The agent platform space is crowded and moving fast. Hermes enters with a credible value proposition: a unified platform that handles reasoning, orchestration, and execution without requiring enterprises to assemble these pieces themselves. That's the right architectural bet. Platforms that will win are those that make the hard infrastructure problems — state management, HITL design, security, observability — invisible, so product teams can focus on defining business logic rather than plumbing.

Before committing to any agent platform, evaluate these four dimensions honestly:

Q1

Failure Model

What happens when the agent makes a wrong decision? Can you inspect why? Can you replay the execution with corrections? If the answer is unclear, the platform isn't production-ready.

Q2

Trust Escalation

How granular are the HITL controls? Can you tune them per action type? The ability to expand agent autonomy gradually and safely is what separates careful deployments from reckless ones.

Q3

Cost Visibility

What does a workflow actually cost per run? Token costs are non-trivial at scale. Without per-workflow cost attribution, you can't manage operational spend or make informed build-vs-buy decisions.

Q4

Integration Depth

Against your actual systems — not demo integrations. Test against your real stack before committing. The difference between "supports" and "works reliably" is where most deployments diverge from the sales deck.

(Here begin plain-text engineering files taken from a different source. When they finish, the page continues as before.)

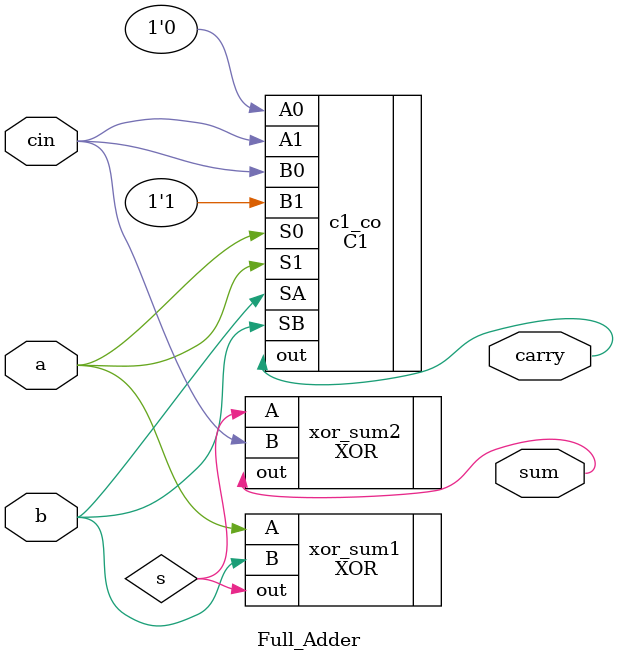
<source format=v>
module Full_Adder(
    input wire a,
    input wire b,
    input wire cin,
    output wire sum,
    output wire carry
);
    wire s;
    XOR xor_sum1(.A(a),.B(b), .out(s));
    XOR xor_sum2(.A(s),.B(cin), .out(sum));
    C1 c1_co(.A0(1'b0),.A1(cin),.SA(b),.B0(cin),.B1(1'b1),.SB(b),.S0(a),.S1(a),.out(carry));
endmodule
</source>
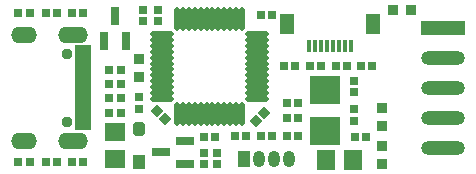
<source format=gts>
G04*
G04 #@! TF.GenerationSoftware,Altium Limited,Altium Designer,22.1.2 (22)*
G04*
G04 Layer_Color=8388736*
%FSLAX25Y25*%
%MOIN*%
G70*
G04*
G04 #@! TF.SameCoordinates,32997ABC-C250-4A50-851A-9512557143E5*
G04*
G04*
G04 #@! TF.FilePolarity,Negative*
G04*
G01*
G75*
%ADD38R,0.03162X0.05918*%
%ADD39R,0.03800X0.03800*%
%ADD40R,0.02965X0.03162*%
%ADD41R,0.03162X0.02965*%
%ADD42R,0.05118X0.06693*%
%ADD43R,0.01575X0.03937*%
%ADD44R,0.03800X0.03800*%
%ADD45R,0.05918X0.03162*%
%ADD46R,0.10249X0.09461*%
%ADD47O,0.07887X0.01981*%
%ADD48O,0.01981X0.07887*%
G04:AMPARAMS|DCode=49|XSize=31.62mil|YSize=29.65mil|CornerRadius=0mil|HoleSize=0mil|Usage=FLASHONLY|Rotation=45.000|XOffset=0mil|YOffset=0mil|HoleType=Round|Shape=Rectangle|*
%AMROTATEDRECTD49*
4,1,4,-0.00070,-0.02166,-0.02166,-0.00070,0.00070,0.02166,0.02166,0.00070,-0.00070,-0.02166,0.0*
%
%ADD49ROTATEDRECTD49*%

G04:AMPARAMS|DCode=50|XSize=31.62mil|YSize=29.65mil|CornerRadius=0mil|HoleSize=0mil|Usage=FLASHONLY|Rotation=135.000|XOffset=0mil|YOffset=0mil|HoleType=Round|Shape=Rectangle|*
%AMROTATEDRECTD50*
4,1,4,0.02166,-0.00070,0.00070,-0.02166,-0.02166,0.00070,-0.00070,0.02166,0.02166,-0.00070,0.0*
%
%ADD50ROTATEDRECTD50*%

%ADD51R,0.03950X0.04737*%
G04:AMPARAMS|DCode=52|XSize=47.37mil|YSize=39.5mil|CornerRadius=0mil|HoleSize=0mil|Usage=FLASHONLY|Rotation=90.000|XOffset=0mil|YOffset=0mil|HoleType=Round|Shape=Octagon|*
%AMOCTAGOND52*
4,1,8,0.00987,0.02368,-0.00987,0.02368,-0.01975,0.01381,-0.01975,-0.01381,-0.00987,-0.02368,0.00987,-0.02368,0.01975,-0.01381,0.01975,0.01381,0.00987,0.02368,0.0*
%
%ADD52OCTAGOND52*%

%ADD53R,0.06706X0.06056*%
%ADD54R,0.06056X0.06706*%
%ADD55O,0.14580X0.04816*%
%ADD56R,0.14580X0.04816*%
%ADD57R,0.05328X0.01981*%
%ADD58R,0.05320X0.01980*%
%ADD59O,0.03950X0.05524*%
%ADD60R,0.03950X0.05524*%
%ADD61O,0.09855X0.05524*%
%ADD62O,0.08674X0.05524*%
%ADD63C,0.03753*%
D38*
X40157Y53347D02*
D03*
X43898Y45079D02*
D03*
X36417D02*
D03*
D39*
X48031Y39221D02*
D03*
Y33221D02*
D03*
X129134Y10086D02*
D03*
Y4086D02*
D03*
X129134Y16685D02*
D03*
Y22685D02*
D03*
D40*
X119685Y18602D02*
D03*
Y22343D02*
D03*
X69685Y4035D02*
D03*
Y7776D02*
D03*
X54331Y55413D02*
D03*
Y51673D02*
D03*
X74016Y4035D02*
D03*
Y7776D02*
D03*
X49606Y51673D02*
D03*
Y55413D02*
D03*
X48031Y22539D02*
D03*
Y26280D02*
D03*
X119685Y31791D02*
D03*
Y28051D02*
D03*
D41*
X123917Y12992D02*
D03*
X120177D02*
D03*
X113878Y36614D02*
D03*
X117618D02*
D03*
X42028Y21260D02*
D03*
X38287D02*
D03*
X29429Y54331D02*
D03*
X25689D02*
D03*
X29429Y4724D02*
D03*
X25689D02*
D03*
X17028D02*
D03*
X20768D02*
D03*
X88808Y53678D02*
D03*
X92548D02*
D03*
X38287Y30709D02*
D03*
X42028D02*
D03*
X17028Y54331D02*
D03*
X20768D02*
D03*
X38287Y25984D02*
D03*
X42028D02*
D03*
X38287Y35433D02*
D03*
X42028D02*
D03*
X11713Y54331D02*
D03*
X7972D02*
D03*
X11713Y4724D02*
D03*
X7972D02*
D03*
X96555Y36614D02*
D03*
X100295D02*
D03*
X105217D02*
D03*
X108957D02*
D03*
X122146D02*
D03*
X125886D02*
D03*
X69784Y12992D02*
D03*
X73524D02*
D03*
X97342Y13386D02*
D03*
X101083D02*
D03*
Y19291D02*
D03*
X97342D02*
D03*
X88681Y13386D02*
D03*
X92421D02*
D03*
X101083Y24409D02*
D03*
X97342D02*
D03*
X80020Y13386D02*
D03*
X83760D02*
D03*
D42*
X125985Y50886D02*
D03*
X97637D02*
D03*
D43*
X104920Y43603D02*
D03*
X106889D02*
D03*
X108858D02*
D03*
X110827D02*
D03*
X112794D02*
D03*
X114763D02*
D03*
X116732D02*
D03*
X118701D02*
D03*
D44*
X138826Y55590D02*
D03*
X132826D02*
D03*
D45*
X63634Y4260D02*
D03*
Y11740D02*
D03*
X55366Y8000D02*
D03*
D46*
X110236Y15157D02*
D03*
Y28937D02*
D03*
D47*
X87598Y25787D02*
D03*
Y27756D02*
D03*
Y29724D02*
D03*
Y31693D02*
D03*
Y33661D02*
D03*
Y35630D02*
D03*
Y37598D02*
D03*
Y39567D02*
D03*
Y41535D02*
D03*
Y43504D02*
D03*
Y45472D02*
D03*
Y47441D02*
D03*
X55709D02*
D03*
Y45472D02*
D03*
Y43504D02*
D03*
Y41535D02*
D03*
Y39567D02*
D03*
Y37598D02*
D03*
Y35630D02*
D03*
Y33661D02*
D03*
Y31693D02*
D03*
Y29724D02*
D03*
Y27756D02*
D03*
Y25787D02*
D03*
D48*
X82480Y52559D02*
D03*
X80512D02*
D03*
X78543D02*
D03*
X76575D02*
D03*
X74606D02*
D03*
X72638D02*
D03*
X70669D02*
D03*
X68701D02*
D03*
X66732D02*
D03*
X64764D02*
D03*
X62795D02*
D03*
X60827D02*
D03*
Y20669D02*
D03*
X62795D02*
D03*
X64764D02*
D03*
X66732D02*
D03*
X68701D02*
D03*
X70669D02*
D03*
X72638D02*
D03*
X74606D02*
D03*
X76575D02*
D03*
X78543D02*
D03*
X80512D02*
D03*
X82480D02*
D03*
D49*
X87260Y18363D02*
D03*
X89905Y21007D02*
D03*
D50*
X56822Y19178D02*
D03*
X54178Y21822D02*
D03*
D51*
X48031Y4724D02*
D03*
D52*
Y15748D02*
D03*
D53*
X40157Y14734D02*
D03*
Y5738D02*
D03*
D54*
X119459Y5512D02*
D03*
X110463D02*
D03*
D55*
X149606Y9528D02*
D03*
Y29528D02*
D03*
Y39528D02*
D03*
Y19528D02*
D03*
D56*
Y49528D02*
D03*
D57*
X29428Y16339D02*
D03*
Y17520D02*
D03*
X29428Y19488D02*
D03*
Y20670D02*
D03*
X29428Y22638D02*
D03*
Y26575D02*
D03*
X29422Y28544D02*
D03*
X29428Y30512D02*
D03*
X29421Y32481D02*
D03*
X29430Y34449D02*
D03*
X29412Y38386D02*
D03*
Y39567D02*
D03*
X29422Y41536D02*
D03*
Y42717D02*
D03*
D58*
X29428Y24607D02*
D03*
X29428Y36417D02*
D03*
D59*
X98051Y5906D02*
D03*
X93051D02*
D03*
X88051D02*
D03*
D60*
X83051D02*
D03*
D61*
X26279Y47245D02*
D03*
X26279Y11811D02*
D03*
D62*
X9940Y11811D02*
D03*
X9940Y47244D02*
D03*
D63*
X24310Y18149D02*
D03*
Y40905D02*
D03*
M02*

</source>
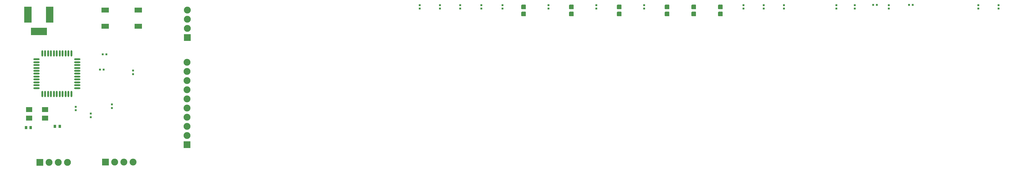
<source format=gtl>
G04 Layer_Physical_Order=1*
G04 Layer_Color=255*
%FSLAX24Y24*%
%MOIN*%
G70*
G01*
G75*
%ADD10R,0.0236X0.0197*%
%ADD11O,0.0197X0.0689*%
%ADD12O,0.0689X0.0197*%
G04:AMPARAMS|DCode=13|XSize=50mil|YSize=50mil|CornerRadius=6.3mil|HoleSize=0mil|Usage=FLASHONLY|Rotation=90.000|XOffset=0mil|YOffset=0mil|HoleType=Round|Shape=RoundedRectangle|*
%AMROUNDEDRECTD13*
21,1,0.0500,0.0375,0,0,90.0*
21,1,0.0375,0.0500,0,0,90.0*
1,1,0.0125,0.0188,0.0188*
1,1,0.0125,0.0188,-0.0188*
1,1,0.0125,-0.0188,-0.0188*
1,1,0.0125,-0.0188,0.0188*
%
%ADD13ROUNDEDRECTD13*%
%ADD14R,0.0827X0.0551*%
%ADD15R,0.0315X0.0354*%
%ADD16R,0.0197X0.0236*%
%ADD17R,0.0709X0.0551*%
%ADD18R,0.0787X0.1772*%
%ADD19R,0.1772X0.0787*%
%ADD20C,0.0750*%
%ADD21R,0.0750X0.0750*%
%ADD22R,0.0750X0.0750*%
D10*
X116350Y28703D02*
D03*
Y29097D02*
D03*
X114150Y28703D02*
D03*
Y29097D02*
D03*
X104400Y28703D02*
D03*
Y29097D02*
D03*
X100700Y28703D02*
D03*
Y29097D02*
D03*
X98700Y28703D02*
D03*
Y29097D02*
D03*
X93000Y28703D02*
D03*
Y29097D02*
D03*
X90800Y28703D02*
D03*
Y29097D02*
D03*
X88600Y28703D02*
D03*
Y29097D02*
D03*
X55600Y28703D02*
D03*
Y29097D02*
D03*
X53400Y28703D02*
D03*
Y29097D02*
D03*
X22250Y21550D02*
D03*
Y21944D02*
D03*
X19950Y17850D02*
D03*
Y18244D02*
D03*
X17650Y16853D02*
D03*
Y17247D02*
D03*
X16000Y17600D02*
D03*
Y17994D02*
D03*
X77800Y28703D02*
D03*
Y29097D02*
D03*
X72600Y28703D02*
D03*
Y29097D02*
D03*
X67400Y28703D02*
D03*
Y29097D02*
D03*
X62400Y28703D02*
D03*
Y29097D02*
D03*
X60100Y28703D02*
D03*
Y29097D02*
D03*
X57800Y28703D02*
D03*
Y29097D02*
D03*
D11*
X12375Y23824D02*
D03*
X12690D02*
D03*
X13005D02*
D03*
X13320D02*
D03*
X13635D02*
D03*
X13950D02*
D03*
X14265D02*
D03*
X14580D02*
D03*
X14895D02*
D03*
X15210D02*
D03*
X15525D02*
D03*
Y19376D02*
D03*
X15210D02*
D03*
X14895D02*
D03*
X14580D02*
D03*
X14265D02*
D03*
X13950D02*
D03*
X13635D02*
D03*
X13320D02*
D03*
X13005D02*
D03*
X12690D02*
D03*
X12375D02*
D03*
D12*
X16174Y23175D02*
D03*
Y22860D02*
D03*
Y22545D02*
D03*
Y22230D02*
D03*
Y21915D02*
D03*
Y21600D02*
D03*
Y21285D02*
D03*
Y20970D02*
D03*
Y20655D02*
D03*
Y20340D02*
D03*
Y20025D02*
D03*
X11726D02*
D03*
Y20340D02*
D03*
Y20655D02*
D03*
Y20970D02*
D03*
Y21285D02*
D03*
Y21600D02*
D03*
Y21915D02*
D03*
Y22230D02*
D03*
Y22545D02*
D03*
Y22860D02*
D03*
Y23175D02*
D03*
D13*
X86100Y28125D02*
D03*
Y28875D02*
D03*
X83200Y28125D02*
D03*
Y28875D02*
D03*
X80300Y28125D02*
D03*
Y28875D02*
D03*
X75100Y28125D02*
D03*
Y28875D02*
D03*
X69900Y28125D02*
D03*
Y28875D02*
D03*
X64700Y28125D02*
D03*
Y28875D02*
D03*
D14*
X22800Y26778D02*
D03*
Y28550D02*
D03*
X19217Y26778D02*
D03*
Y28550D02*
D03*
D15*
X10600Y15700D02*
D03*
X11112D02*
D03*
X13750Y15850D02*
D03*
X14262D02*
D03*
D16*
X18956Y23700D02*
D03*
X19350D02*
D03*
X18656Y22050D02*
D03*
X19050D02*
D03*
X106603Y29100D02*
D03*
X106997D02*
D03*
X102703D02*
D03*
X103097D02*
D03*
D17*
X10950Y17695D02*
D03*
X12682Y16750D02*
D03*
X10950D02*
D03*
X12682Y17695D02*
D03*
D18*
X10819Y28050D02*
D03*
X13181D02*
D03*
D19*
X12000Y26200D02*
D03*
D20*
X28150Y27550D02*
D03*
Y26550D02*
D03*
Y28550D02*
D03*
X21250Y11950D02*
D03*
X20250D02*
D03*
X22250D02*
D03*
X14100Y11900D02*
D03*
X13100D02*
D03*
X15100D02*
D03*
X28100Y22850D02*
D03*
Y15850D02*
D03*
Y18850D02*
D03*
Y14850D02*
D03*
Y20850D02*
D03*
Y19850D02*
D03*
Y16850D02*
D03*
Y17850D02*
D03*
Y21850D02*
D03*
D21*
X28150Y25550D02*
D03*
X28100Y13850D02*
D03*
D22*
X19250Y11950D02*
D03*
X12100Y11900D02*
D03*
M02*

</source>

The broader shift Hermes represents is worth naming explicitly: we are moving from automation as execution of deterministic rules to automation as execution of goals. Goals can adapt; rules can't. Goals can handle ambiguity; rules fail at the edges. The engineering challenge is ensuring goal-oriented agents operate within boundaries that match business and compliance requirements — and that's a solved-enough problem, at the infrastructure level, to make this generation of agent platforms genuinely deployable in production.

If you're building in this space: invest in observability and evaluation infrastructure first. Getting an agent to run is easy. Knowing whether it's running correctly — consistently, safely, at scale — is the hard part. That investment compounds as your agent surface area grows, and the teams that build it early will move faster when they need to debug, audit, or expand scope.